Unfortunately for hundreds of Kurdish children (belonging to the Yazidi community) their welfare and that of their families were shattered by the genocidal campaign of ISIL, which took place on August, 2014. We should recognise and remember that countless innocent children, particularly young girls, had their entire childhood destroyed by ISIL.
Some of the girls that were used by ISIL extremists in Syria and Iraq as ‘sex slaves’ were reportedly (BBC) as young as twelve years old. The pain of their parents (those surviving) can not be diminished without holding ISIL accountable, but even with such accountability, can a parent forgive the most horrific violation towards their children? It’s hard to argue that they can.
It’s not just Yazidi children that we should remember today, but the countless children globally that are subject to practices, which destroy their childhood. Some of the practices include forced marriage, female genital mutilation, forced labour, rape, and countless other horrific crimes committed against children.

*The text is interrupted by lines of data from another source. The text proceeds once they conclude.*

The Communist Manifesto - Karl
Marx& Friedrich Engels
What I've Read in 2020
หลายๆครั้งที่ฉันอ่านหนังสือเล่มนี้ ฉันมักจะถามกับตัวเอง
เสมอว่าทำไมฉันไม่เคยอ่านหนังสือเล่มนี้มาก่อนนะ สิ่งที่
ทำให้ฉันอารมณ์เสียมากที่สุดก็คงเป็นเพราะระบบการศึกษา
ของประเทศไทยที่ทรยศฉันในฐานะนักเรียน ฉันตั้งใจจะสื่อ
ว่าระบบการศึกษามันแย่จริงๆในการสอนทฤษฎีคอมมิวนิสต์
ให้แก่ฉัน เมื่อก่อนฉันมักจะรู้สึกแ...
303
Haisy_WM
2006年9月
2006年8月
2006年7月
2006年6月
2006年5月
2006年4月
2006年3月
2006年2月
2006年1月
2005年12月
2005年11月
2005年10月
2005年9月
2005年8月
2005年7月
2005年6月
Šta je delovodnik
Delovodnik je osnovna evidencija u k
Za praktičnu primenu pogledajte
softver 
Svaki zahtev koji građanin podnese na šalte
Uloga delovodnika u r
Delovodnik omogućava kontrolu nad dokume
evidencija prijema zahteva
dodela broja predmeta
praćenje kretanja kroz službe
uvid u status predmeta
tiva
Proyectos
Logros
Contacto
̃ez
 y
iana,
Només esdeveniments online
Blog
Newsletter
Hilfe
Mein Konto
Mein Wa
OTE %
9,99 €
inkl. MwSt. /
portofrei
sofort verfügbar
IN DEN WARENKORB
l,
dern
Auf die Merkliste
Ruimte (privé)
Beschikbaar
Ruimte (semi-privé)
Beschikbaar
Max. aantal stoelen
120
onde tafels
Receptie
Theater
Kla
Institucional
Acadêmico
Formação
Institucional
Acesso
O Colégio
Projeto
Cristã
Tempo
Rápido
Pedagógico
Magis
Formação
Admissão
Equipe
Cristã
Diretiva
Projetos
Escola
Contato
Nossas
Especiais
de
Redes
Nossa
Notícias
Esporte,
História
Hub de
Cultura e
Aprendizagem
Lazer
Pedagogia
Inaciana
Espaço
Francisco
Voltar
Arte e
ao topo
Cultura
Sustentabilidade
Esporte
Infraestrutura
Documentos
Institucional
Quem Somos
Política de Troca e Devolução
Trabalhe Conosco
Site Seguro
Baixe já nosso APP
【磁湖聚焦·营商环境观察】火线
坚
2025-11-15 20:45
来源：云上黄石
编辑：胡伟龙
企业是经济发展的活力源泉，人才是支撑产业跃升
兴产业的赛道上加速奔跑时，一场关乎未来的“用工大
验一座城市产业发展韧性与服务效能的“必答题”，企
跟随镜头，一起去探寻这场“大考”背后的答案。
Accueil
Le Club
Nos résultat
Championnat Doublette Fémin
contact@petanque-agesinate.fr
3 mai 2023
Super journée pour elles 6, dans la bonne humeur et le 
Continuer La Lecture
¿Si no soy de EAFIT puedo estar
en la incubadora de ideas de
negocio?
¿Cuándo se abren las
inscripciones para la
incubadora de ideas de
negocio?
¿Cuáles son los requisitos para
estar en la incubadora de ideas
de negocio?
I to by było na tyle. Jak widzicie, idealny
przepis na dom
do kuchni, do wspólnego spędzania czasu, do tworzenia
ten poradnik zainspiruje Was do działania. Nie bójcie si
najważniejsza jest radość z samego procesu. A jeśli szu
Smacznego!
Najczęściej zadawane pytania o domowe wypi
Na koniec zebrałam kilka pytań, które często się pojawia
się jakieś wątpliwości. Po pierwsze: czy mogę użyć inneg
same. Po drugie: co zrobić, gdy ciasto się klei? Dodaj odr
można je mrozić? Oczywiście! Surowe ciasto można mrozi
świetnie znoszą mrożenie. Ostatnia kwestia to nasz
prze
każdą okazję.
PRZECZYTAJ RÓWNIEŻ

In the context of Kurdistan, I don’t think we have reached a stage where we actually discuss the rights of children the way we should. We don’t discuss the limited opportunities available to them socially, and many societal ills that are often ignored or not talked about.
When we discuss children’s rights in relation to their treatment, practices such as spanking (widely accepted and at times encouraged), the rights of disabled children and opportunities available to them are all part of this discourse.
Children born with disabilities are not given a fair opportunity to live with their disabilities in a dignified way, and this is not necessarily the fault of the government. There are issues within our Kurdish communities that must be tackled through nationwide dialogue. The ‘pity’ and ‘mockery’ autistic/disabled children receive are part of ignorance, lack of information, and incentive to understand what the respective disabilities are.
Other issues that are in the public eye include child beggars in Kurdistan Region, which is perhaps a growing phenomenon. Some of the children (from refugee families) are begging out of desperation, others because they have been forced into begging by family — tackling this is not necessarily done through the criminalisation of begging.
The most important part of this day for Kurdish communities (and other communities) should be initiating nationwide dialogue on the welfare of children. We should be monitoring their progress, amount of opportunities open for their development, and talk about sensitive issues that are otherwise ignored.